====== TEXT SEGMENT
Yes. We are expecting -- first and foremost, I think we are expecting strong growth, organic growth for next year. With what we know today and the market that we're in at this point in time, I think the proposal activity level is very strong, it's robust. Our backlog continued to grow. And I should add as well that in the backlog figures that you have -- the hard backlog figures that you have at the moment, you do not have included in there are significant wins that we expect to, obviously, to add to our hard backlog in the next quarter or so in Canada, Australia and New Zealand, so -- and that's fairly significant. So I think all the metrics right now are green, Benoit, and we're feeling good. And not only in North America, you know that North America represents essentially more than 60% of our business. And you know that the North American market is very robust. But equally, you look at U.K. that represent maybe 10% of our market -- of our business today. It's still a very robust and resilient market at this point in time. So you look at Australia and New Zealand, that produced double-digit organic growth this year, combined with the strong position that we have in North America and our strong position in the U.K., and we feel very good about 2023 at the moment.

Benoit Poirier

analyst
#21

That's great. And on the M&A, you were able to complete 6 acquisition in 2022. It seems that there was a discrepancy between valuation multiple between publicly traded companies and private. So could you talk a little bit about the M&A environment and whether this could accelerate or slowdown in 2023, especially that you have a favorable leverage situation?

Alexandre L'Heureux

executive
#22

Indeed, we have a very strong balance sheet position at the moment. We're pleased about it because I think I mentioned it many times in the past, whether you are in a recession or you're in an up market, there are always opportunities for us to action essentially. So -- and this time around it's not any different. We're going to look to be opportunistic and find good transactions that can generate shareholder value for our investors. And obviously, you talked about the discrepancies between public and private. Indeed, what I found in the last 12 months is that we have seen some sort of a correction early on last year in the public sector -- with publicly listed companies, but they never caught up with the private sector. So private sector stays fairly high last year. We've seen a bit of a change in the fall, and it's going to be interesting to see what happens in 2023. But obviously, I think it's fair to say that there are fewer and fewer publicly listed firms in our space. We have 3 or 4 very large -- 4, 5, I should say, large publicly listed companies. So I suspect in the years to come, most of the growth through acquisitions will come most likely from private, but also maybe between large consultancies coming together. But that's a very different topic. But I think I've said it in the past, I think what we've seen in the accounting industry, I believe we're going to see in our industry at some point in time.

Benoit Poirier

analyst
#23

That's great. And lastly, just in terms of interest rate, could you maybe, Alain, just remind us about your exposure to variable debt and how we should expect interest expense to evolve in 2023?

Alain Michaud

executive
#24

Yes. So largely, we're probably around 50-50 fixed variable on our debt. So I think there's a little hike in interest rate that's predicted for the beginning of 2023. So in and around a mix of about 4.75% to 5.25% for the year, I think, is a good spot.
============
====== INFORMATION SUPPLIED
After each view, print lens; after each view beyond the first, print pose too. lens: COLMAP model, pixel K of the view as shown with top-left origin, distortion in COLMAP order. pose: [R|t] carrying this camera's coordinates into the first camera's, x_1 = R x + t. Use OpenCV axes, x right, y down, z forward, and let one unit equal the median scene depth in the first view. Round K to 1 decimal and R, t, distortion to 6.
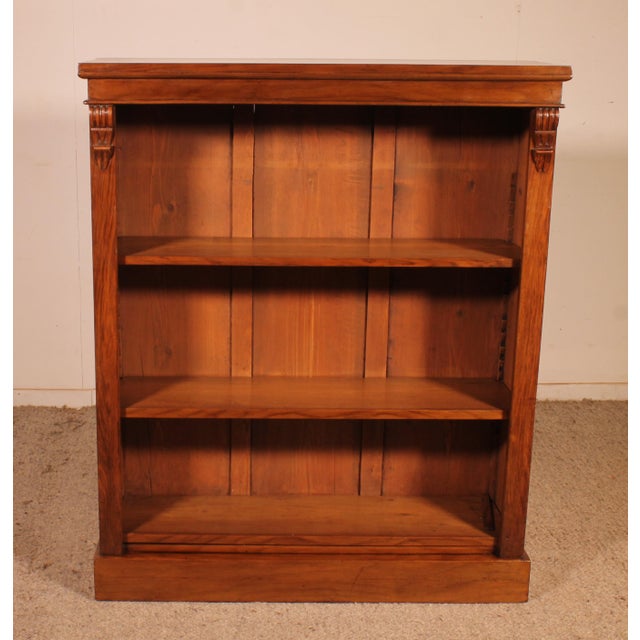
lens RADIAL K [[1164.7, 0, 271.4], [0, 1164.7, 318.5], [0, 0, 1]] dist [-0.034634, -0.172732]
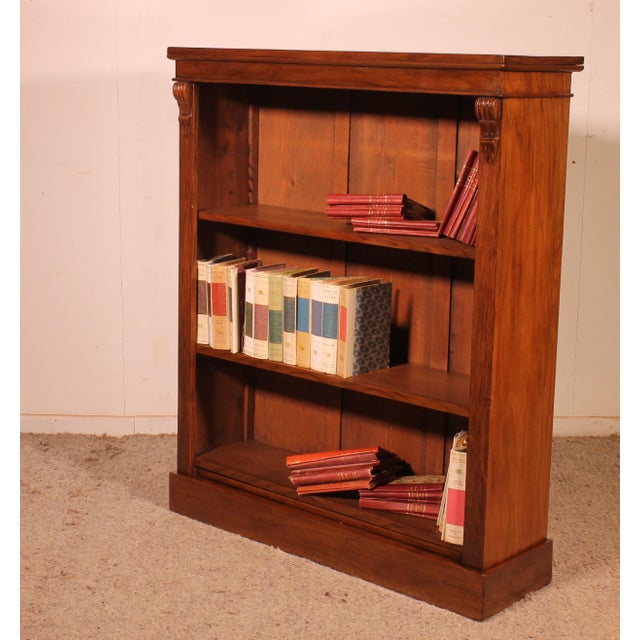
lens RADIAL K [[1404.4, 0, 319.0], [0, 1404.4, 279.9], [0, 0, 1]] dist [-0.043172, -0.000288]
pose [[0.734704, 0.120710, -0.667562, 0.888342], [-0.184019, 0.982609, -0.024850, 0.026589], [0.652953, 0.141101, 0.744139, 0.032511]]
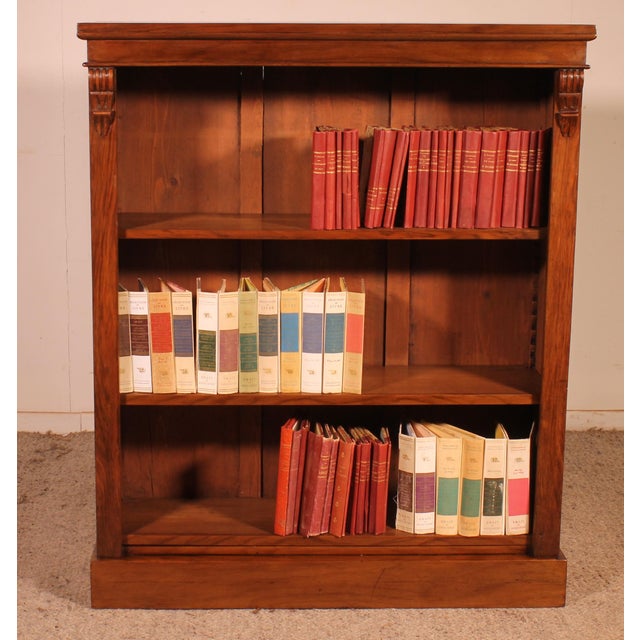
lens RADIAL K [[1404.4, 0, 319.0], [0, 1404.4, 279.9], [0, 0, 1]] dist [-0.043172, -0.000288]
pose [[0.999705, -0.006423, 0.023415, 0.002677], [0.007912, 0.997916, -0.064033, 0.058950], [-0.022955, 0.064199, 0.997673, -0.122380]]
============
_QUESTIONS ON THE MATERIAL_
1 - According to the earnings call transcript, how many acquisitions were completed in 2022?
2 - Extend the earnings call transcript past its final line.

_RESULTS OF THE EXERCISE_
1 - Six.

2 -
Operator

operator
#25

[Operator Instructions] Our next question comes from the line of Jonathan Lamers from LB Securities.

Jonathan Lamers

analyst
#26

So I noticed there was a lease charge taken in Q4 excluded from the adjusted earnings. How much was the charge and by how much do you expect lease payments to decline following that?

Alain Michaud

executive
#27

Those are as we go through our real estate strategy, Jonathan, to -- as we unveiled our strat plan, we mentioned our intention to reduce our footprint by about 20%. When you combine that with recent acquisition, we are faced with opportunities to optimize further. And the write-off that we took this year is actually leases that we've shut down to capture synergies faster for recent acquisitions. So that's what happened. We don't expect any significant situation like that in 2023 for the current acquisition that we have. As for the net impact, I would say it's de minimis on the overall spend, but it's certainly a reduction. There's synergies, of course.

Jonathan Lamers

analyst
#28

So more broadly, as you work towards your 2024 strategic targets, how far along are you now in terms of your real estate optimization strategy?

Alain Michaud

executive
#29

We're on track with the reduction. 2022, we've overachieved that 20%, so roughly around 25% to 30%. We reassess this objective all the time, Jonathan, because as I mentioned, the acquisition bring a load of new opportunities. And we're certainly working on it, but going very well at this point ahead of -- we're tracking positively on this metric.

Operator

operator
#30

[Operator Instructions] And next question comes from the line of Jacob Bout from CIBC.

Jacob Bout

analyst
#31

So you're saying that you're seeing a robust and resilient market, but maybe just comment on if you're seeing where you might be seeing areas of weakness? Are you seeing any changes in your client behavior at all, either given inflationary pressure, whatnot? And maybe just specifically, like I'm thinking private sector buildings perhaps, but maybe just a few comments there.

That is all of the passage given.